Ordinary shares of founding shareholders
Article 119. Ordinary shares of founding shareholders
1. A new joint-stock company must have at least 03 founding shareholders; a joint-stock company converted from a state-owned company or limited liability company, or derived from a division, split, amalgamation, merger of another joint-stock company is not required to have founding shareholders.
If there are no founding shareholders, the company’s charter enclosed with the application for enterprise registration must bear the signature of the legal representative or ordinary shareholders of such company.
2. Founding shareholders must register at least 20% of total authorized ordinary shares on upon business registration.
3. Within 03 years from the issuance date of the Certificate of Business registration, founding shareholders may transfer their shares to other founding shareholders; they may transfer their ordinary shares to people other than founding shareholders if approved by the General Meeting of Shareholders. In this case, the transferring shareholders do not have the right to vote on the transfer of such shares.

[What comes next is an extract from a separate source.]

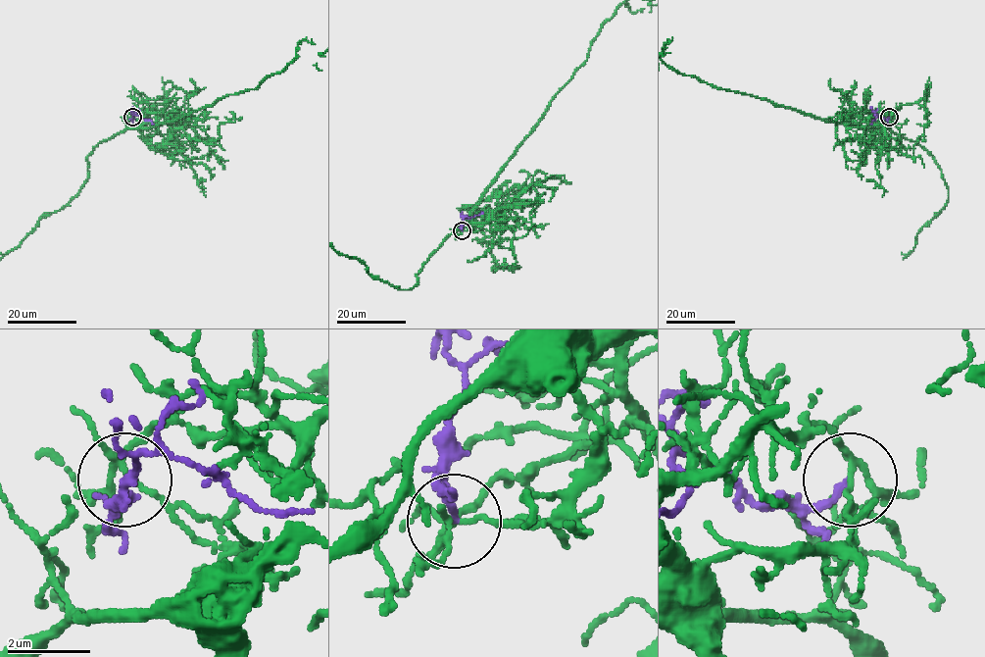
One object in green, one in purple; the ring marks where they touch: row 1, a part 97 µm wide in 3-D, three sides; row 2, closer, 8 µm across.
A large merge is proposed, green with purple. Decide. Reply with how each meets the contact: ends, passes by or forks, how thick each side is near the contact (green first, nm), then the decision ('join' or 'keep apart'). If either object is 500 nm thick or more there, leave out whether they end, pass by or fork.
green forks | purple ends | 130/160 nm | keep apart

4. Restrictions to ordinary shares of founding shareholders shall be lifted after 03 years from the issuance date of the Certificate of Business registration. These restrictions shall not apply to the shares that founding shareholders obtain after business registration and the shares transferred by founding shareholders to people other than founding shareholders of the company.
Article 120. Share certificates
1. Share certificates are certificates issued by a joint-stock company, book entries, or electronic data which certify ownership of one or an amount of shares of the company. A share certificate must contain the following information:
a) Name, ID number, headquarter address of the enterprise;
b) Amount and type of shares;
c) Face value of each share and total face value of shares written on the share certificate;
d) Full name, address, Nationality, ID/passport number if the shareholder is an individual; name, enterprise identification number or establishment decision number, and headquarter address if the shareholder is an organization;
dd) Summary of procedures for Share transfer;
e) Signature of the legal representative and the company’s seal (if any);
g) Registration number in the shareholder register and share issuance date;
h) Preferred share certificates shall contain other information prescribed in Articles 116, 117 and 118 of this Law.
2. If there is a mistake in the contents and format of the share certificates issued by the company, the rights and interests of their holders shall not be affected. The legal representative of the company shall take responsibility for the damage caused by such mistakes.
3. In case a share certificate is lost, damaged, or otherwise destroyed, the shareholder shall be reissued with another share certificate at the shareholder’s request.
The request must contain the following information:
a) The share certificate that is lost, damaged, or otherwise destroyed. In case the share certificate is lost, the shareholder must make a commitment that a thorough search for it has been carried out and it will be returned to the company for destruction purpose if it is ever found.
b) Assumption of responsibility for disputes over issuance of the new share certificate.
With regard to any share the total face value of which is over VND 10 million, before receiving the request for issuance of a new share certificate, company’s legal representative may request the holder to post a notification of the share certificate that is lost, damaged, or otherwise destroyed, then request the company to issue a new share certificate after 15 days from the day on which the notification is posted.